As to debt/equity, DW said that in the past five years, most single asset companies did more debt than equity in bringing their projects into production.

To me that means something like more than 50% would be debt, and less than 50% would be equity. Supposing 40% equity of 150 million, that is $60 million. That's how much Tyhee would have to raise as equity. To raise that much, at the right timing, would be to issue more shares. Also, debt financing always includes hedging covenants (at least until the debt is paid out), and Royalty sales are another option (which has been discussed here on Agoracom).

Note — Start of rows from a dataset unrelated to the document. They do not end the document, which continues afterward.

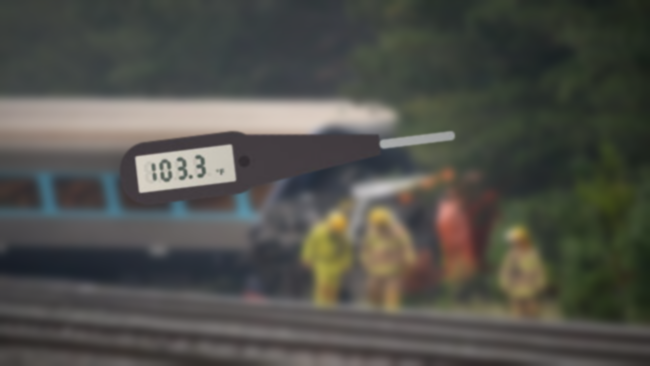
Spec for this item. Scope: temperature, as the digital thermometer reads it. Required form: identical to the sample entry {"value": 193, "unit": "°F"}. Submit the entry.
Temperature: {"value": 103.3, "unit": "°F"}
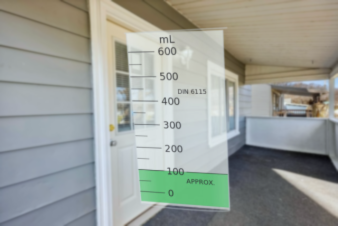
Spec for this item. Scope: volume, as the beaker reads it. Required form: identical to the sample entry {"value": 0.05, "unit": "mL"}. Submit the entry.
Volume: {"value": 100, "unit": "mL"}
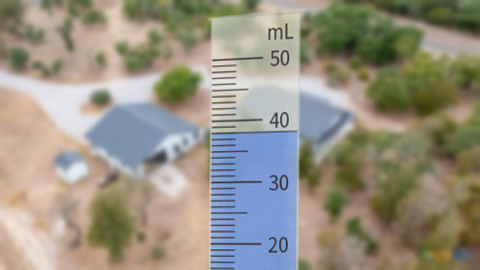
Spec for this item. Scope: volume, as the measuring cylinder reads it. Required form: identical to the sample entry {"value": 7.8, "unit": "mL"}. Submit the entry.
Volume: {"value": 38, "unit": "mL"}
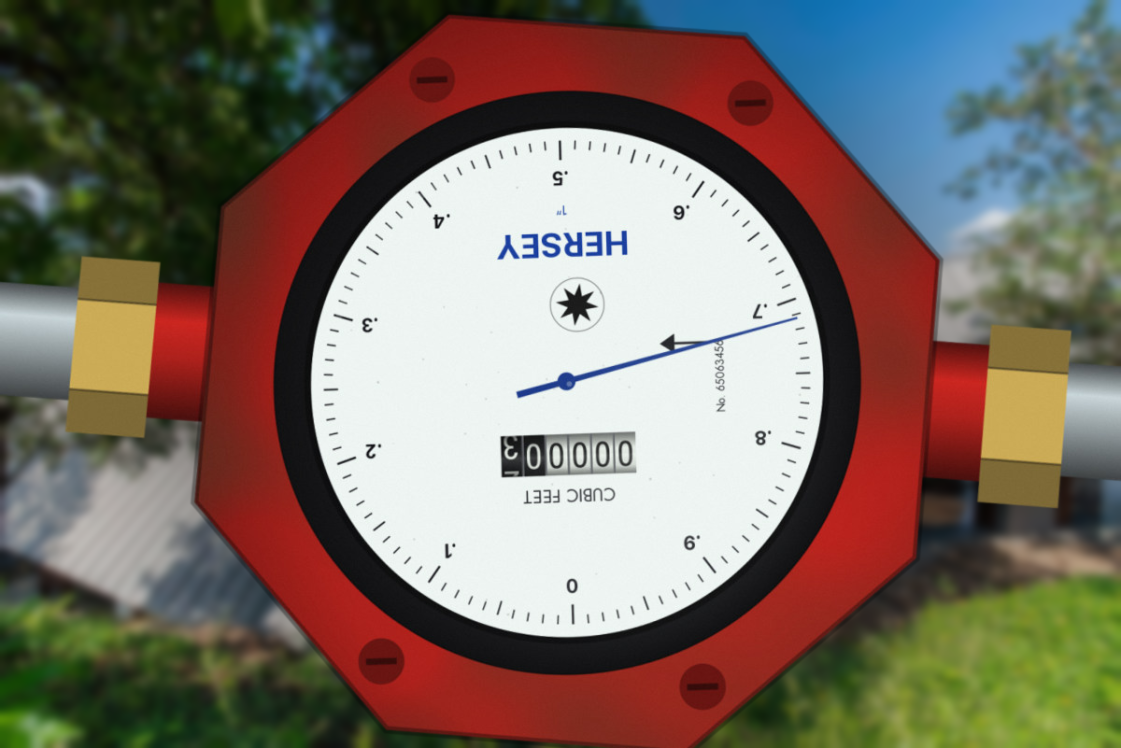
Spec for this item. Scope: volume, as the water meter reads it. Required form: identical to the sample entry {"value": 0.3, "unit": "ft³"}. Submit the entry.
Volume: {"value": 2.71, "unit": "ft³"}
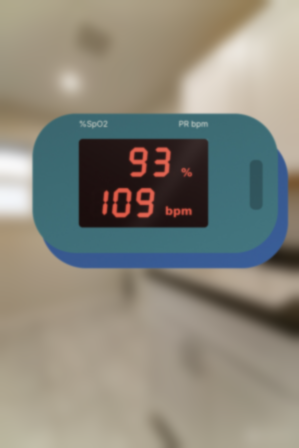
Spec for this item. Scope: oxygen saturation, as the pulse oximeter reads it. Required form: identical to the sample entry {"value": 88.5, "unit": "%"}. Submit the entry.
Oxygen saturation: {"value": 93, "unit": "%"}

According to the regulatory process / timelines and milestones which we know Tyhee has to get through, that decision would be based on having completed the environmental assessment process, and have a permit in hand or assured. So in 2010 we'll have the pre feas to demonstrate the economics, and have sumbitted the DAR to start the DAR Review by MVEIRB.

Those two milestones should move the share price substantially, in my opinion, but we won't see Tyhee in a position to finance the mine just yet. Tyhee will have to get through those public hearings (if required) and a bunch of steps in the MVEIRB review process, which can take a good year (all of this my own view, it could be faster). Then there is the MVLRB license and permit process, another 6 months before the pre-construction activities start. We know pre-construciton has to fit into the winter road season (Feb/March) due to the winter roads. So the decision on financing , with permits in hand or assured, would have to take place in the late fall/early winter of a given year. Such as, November, 2011 for Feb 2012 pre-construction activiites. Short summer of 2012 starts a year and a half of construction, so ready for production by fall 2013 or early 2014.

Financing can be negotiated just prior to the permit, so let's say summer 2011 for the deal to finance the mine. So to raise $60 million with all of that accomplished, we should be looking at a share price in the $2.00 range (if not much, much better), in my view. There would likely be another private placement or two between now and summer 2011, to keep moving things along and adding ounces. Supppose we see Tyhee raise $3 million when share price is at 50 cents, $1.00 and $1.50 over the next 18 monts, for proceeds of $9 million and the issuance of 11 million shares. So Tyhee would have 250 million shares, fully diluted (and more cash as exercise of warrants etc also raises some cash). Then, when the financing has to be done, it could be at $2.00 or better. So add another 30 million shares, and we are at 280 million shares, and $90 million in debt to go into operation. We'de also have seen more ounces added over this timeframe, giving a higher PE due to mine life being longer than planned, with a global resource over 3 million ounces, growing much faster than the 200,000 ounces of planned production, making expanded production or a second mine at Clan Lake a real prospect after production starts in 2014.

Quite achievable. It will be very exciting to see how all of this plays out in the pre-feas coming in the summer.

So when production starts in 2014, the share price based on 200,000 ounces, say at $1500 gold, suppose oil at $150, Cdn Dollar at $1.10, and mining costs as high as $750, we could be looking at a share price of $15 to $18 by summer 2014.

How does a 24 cent stock get to $15 in 54 months? that would require an increase of 27 cents per month (in jumps, corrections, lulls and leaps). Put another way, it would take 6 doublings from 24 cents! - 24....48....96...$1.92...$3.84...$7.68...$15.36.... Isn't logarithmic growth fantastic, makes a hockey stick just like the US Debt!

OK, it's a very optimistic vision of the next 4 years, but I feel that optimism is warranted, at least to some degree.

My new years resolution: Hang on tight to my Tyhee shares, and not give in to the temptation to sell them when it starts to rise throgh the above price levels.

We are in this to be rewarded for our risk taking, after all.